───── Input for this task ─────

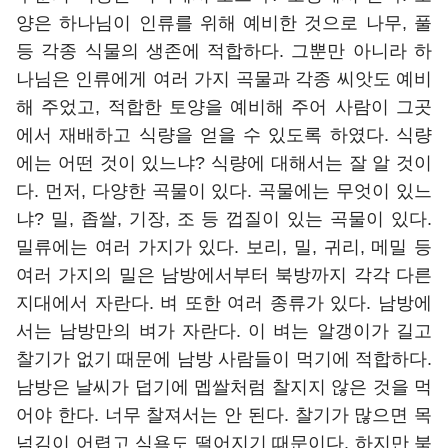
양은 하나님이 인류를 위해 예비한 것으로 나무, 풀
등 각종 식물의 생존에 적합하다. 그뿐만 아니라 하
나님은 인류에게 여러 가지 곡물과 각종 씨앗도 예비
해 주었고, 적합한 토양을 예비해 주어 사람이 그곳
에서 재배하고 식량을 얻을 수 있도록 하였다. 식량
에는 어떤 것이 있느냐? 식량에 대해서는 잘 알 것이
다. 먼저, 다양한 곡물이 있다. 곡물에는 무엇이 있느
냐? 밀, 좁쌀, 기장, 조 등 껍질이 있는 곡물이 있다.
밀류에는 여러 가지가 있다. 보리, 밀, 귀리, 메밀 등
여러 가지의 밀은 남방에서부터 북방까지 각각 다른
지대에서 자란다. 벼 또한 여러 종류가 있다. 남방에
서는 남방만의 벼가 자란다. 이 벼는 알갱이가 길고
찰기가 없기 때문에 남방 사람들이 먹기에 적합하다.
남방은 날씨가 덥기에 멥쌀처럼 찰지지 않은 것을 먹
어야 한다. 너무 찰져서는 안 된다. 찰기가 많으면 목
넘김이 어렵고 식욕도 떨어지기 때문이다. 하지만 북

─────

Please copy exactly the lines from the one that contains "다. 먼저, 다양한 곡물이 있다. 곡물에는 무엇이 있느" up to and including the final line of the listing above.

Result of the task ->
다. 먼저, 다양한 곡물이 있다. 곡물에는 무엇이 있느
냐? 밀, 좁쌀, 기장, 조 등 껍질이 있는 곡물이 있다.
밀류에는 여러 가지가 있다. 보리, 밀, 귀리, 메밀 등
여러 가지의 밀은 남방에서부터 북방까지 각각 다른
지대에서 자란다. 벼 또한 여러 종류가 있다. 남방에
서는 남방만의 벼가 자란다. 이 벼는 알갱이가 길고
찰기가 없기 때문에 남방 사람들이 먹기에 적합하다.
남방은 날씨가 덥기에 멥쌀처럼 찰지지 않은 것을 먹
어야 한다. 너무 찰져서는 안 된다. 찰기가 많으면 목
넘김이 어렵고 식욕도 떨어지기 때문이다. 하지만 북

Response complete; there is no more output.